We have continuously updated the player abilities we've offered over the years, keeping an eye on game balance. After ten years the spells have become pretty balanced, allowing players to attack others and defend themselves. We have recently made some changes to some of the spells that players have enjoyed, changing and adding some functionality, as well as fleshing out Jala, the previously sparse bardic school of magic. We are looking to continue adding new content in the future.

MMORPG.com: PvP is a very important part of MMORPGs, Meridian 59 helped lay the groundwork for that feature. How has PvP developed and changed over the life of your game?
Mike Emmons:

PvP is always dynamic, because the players are always changing. Sometimes the PvP is very low-keyed, with small skirmishes between people or a rogue PKer on the loose. Other times large guilds will clash and tremendous wars will engulf the entire server. It always tends to be a lot of fun.

Over the years, we've worked to make PvP more enjoyable for everyone. When Meridian 59 launched, the game was very old school, with open PvP and a very rough-and-tumble atmosphere. As people's tastes have mellowed, we've added more consequences for PvP while adding more options for people to engage in consensual fights. One such example is the guild war system.
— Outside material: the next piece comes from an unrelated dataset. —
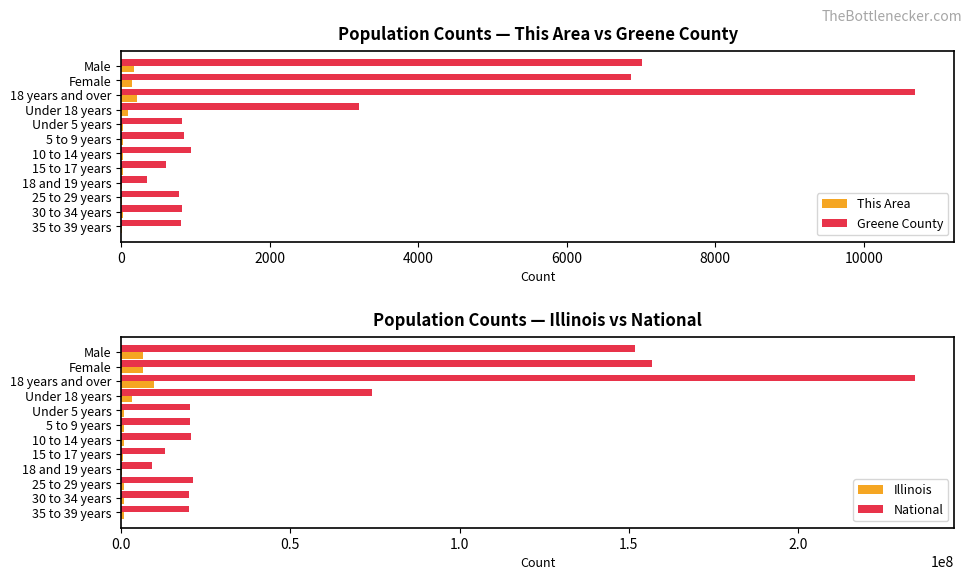

How many data points does each series have?

12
MMORPG.com: What new options will guilds have to declare war on each other and begin open PvP campaigns?
Mike Emmons:

Near Death Studios, Inc. has taken guild war a little further than it was in the past. Warring with another guild was more symbolic, and as we've added more consequences for PvP we've given players more options to engage each other. When fighting with another guild none of the murder penalties that existed in the past apply. Also, when someone chooses to back out of a war, there is a cash penalty which is awarded to the other guild towards their hall rent or regular dues.

MMORPG.com: Explain the development of faction shields and how they help players with their PvP experience.
Mike Emmons:

Faction shields were implemented because players missed an old scenario that used to be in the game that was exploited in the past. In the new system, when a player becomes strong enough they can move beyond the regular level of membership in their faction and choose to become a soldier. This responsibility awards them a shield that is one of the few items which increases their stats. If they honor their faction by slaying opposing shield holders their rank in the factions army will rise, awarding them higher bonuses. This is another example of our consensual PvP systems in the game.

MMORPG.com: Give us some insight into in-game Frenzies.
Mike Emmons:

Frenzies are possibly one of the favorite features for the players. About once every couple of weeks we save the servers and run what basically amounts to a PvP free-for-all. The skies turn red and no one is safe, unless they take refuge inside of an inn. We hand out reagents to everyone and the fighting goes on for over an hour. Occasionally, we will separate the servers into teams and keep score of the fighting. After the hour and a half, we bring the servers down, run regular maintenance, and the game is restored to the state it was in directly before the frenzy. It’s a great way for everyone to work out aggression and have fun while testing out PvP strategies.